Maxine and I had both gone to a Catholic girls’ school. Our mother had not exactly behaved to type, but we had been trained to be good. Compliant. Well-behaved. Charming. Never laugh too loud. Never interrupt. Never tease a boy. Be of service. Do the housework. Make the beds. Cook the meals. Honour thy father and thy mother and thy brother. Pretend sex never happens.

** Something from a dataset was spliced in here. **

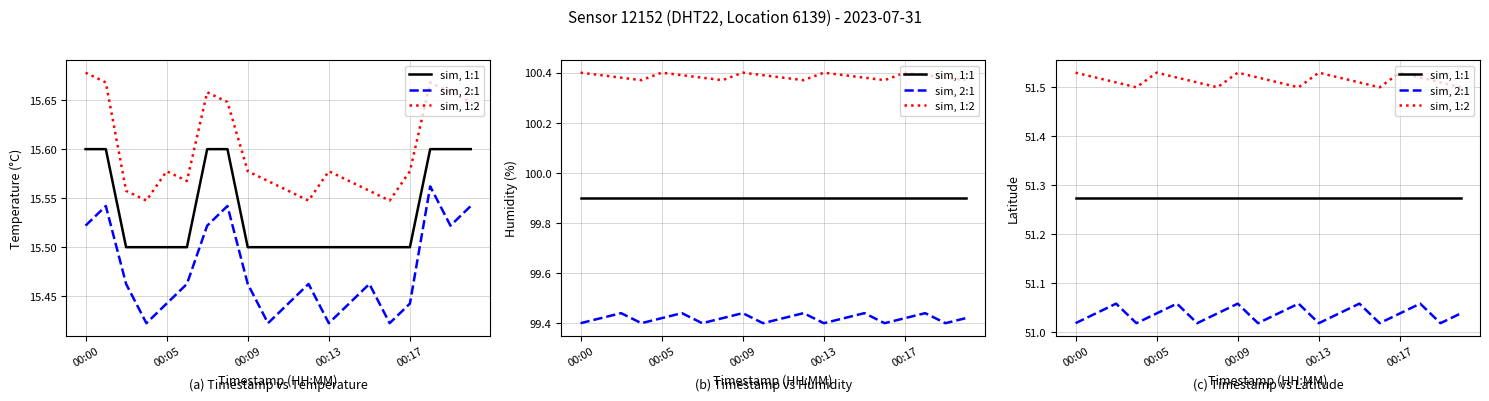

In sim, 2:1, how many points are lower than both neighbors (excluding endpoints)?

6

Everywhere I’ve travelled, regardless of skin colour, religion, economic or political circumstances, it’s men who’ve created the violence and viciousness of the world. It’s the way it is. There’ve been a few exceptions, of course. Maggie Thatcher. Ruined the lives of millions in her own country and a few in the Falklands too. And Aung Sun Suu Kyi. I don’t excuse the savagery that’s happened under her leadership, but she never had the real power or authority. It was all show. The Myanmar military were always in control after she was elected. She spent twenty years under house arrest, under that same military regime. Lost her sons, her husband, and God knows what else.

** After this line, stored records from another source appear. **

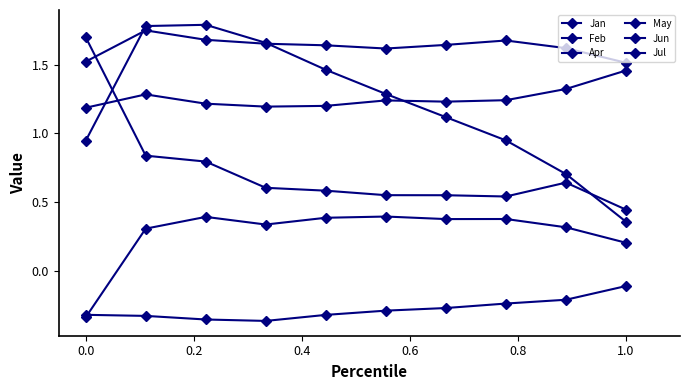

Does the chart have visible grid lines?

No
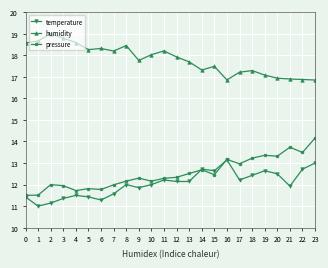

What is the maximum value for temperature?

17.0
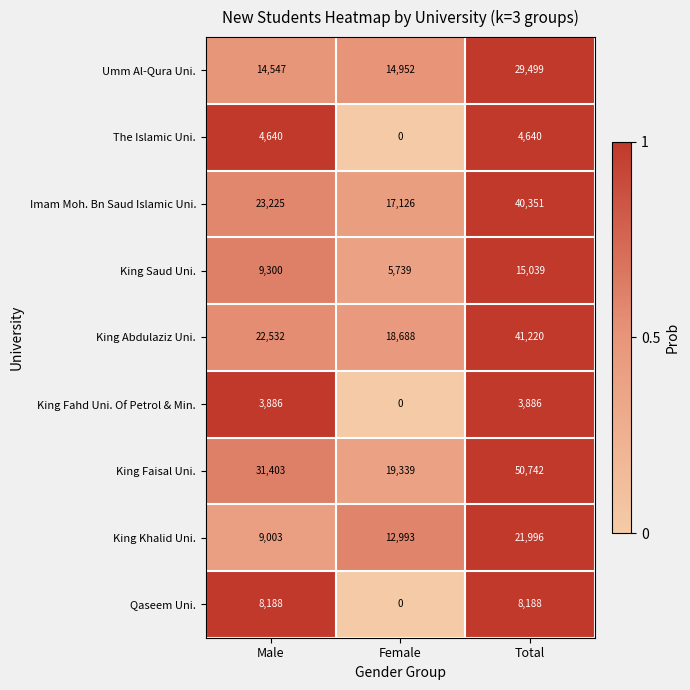

Reading left to right, transcribe all the data shown in this chart.

Umm Al-Qura Uni.: Male=14547	Female=14952	Total=29499
The Islamic Uni.: Male=4640	Female=0	Total=4640
Imam Moh. Bn Saud Islamic Uni.: Male=23225	Female=17126	Total=40351
King Saud Uni.: Male=9300	Female=5739	Total=15039
King Abdulaziz Uni.: Male=22532	Female=18688	Total=41220
King Fahd Uni. Of Petrol & Min.: Male=3886	Female=0	Total=3886
King Faisal Uni.: Male=31403	Female=19339	Total=50742
King Khalid Uni.: Male=9003	Female=12993	Total=21996
Qaseem Uni.: Male=8188	Female=0	Total=8188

One woman I knew, also in Asia, was under house arrest for three years. Every night, the militia sent in a different soldier to rape her. Every night. After three years, there was an election. Government was restored. She was freed. That’s what democracy can do.
But people get immune to violence when it’s all they know, and all I know is that men enact it everywhere. And usually they enact it in the name of some kind of God, even the God of Economics. I try not to go down this road, getting cynical, but it comes with the territory. Like the bad dreams, and the sweats that follow loud bangs or when I hear a child scream. I don’t sleep well. I get jumpy in four-wheel drives. It would be easy to think of it as PTSD, but who isn’t a little bit fucked up by the modern world?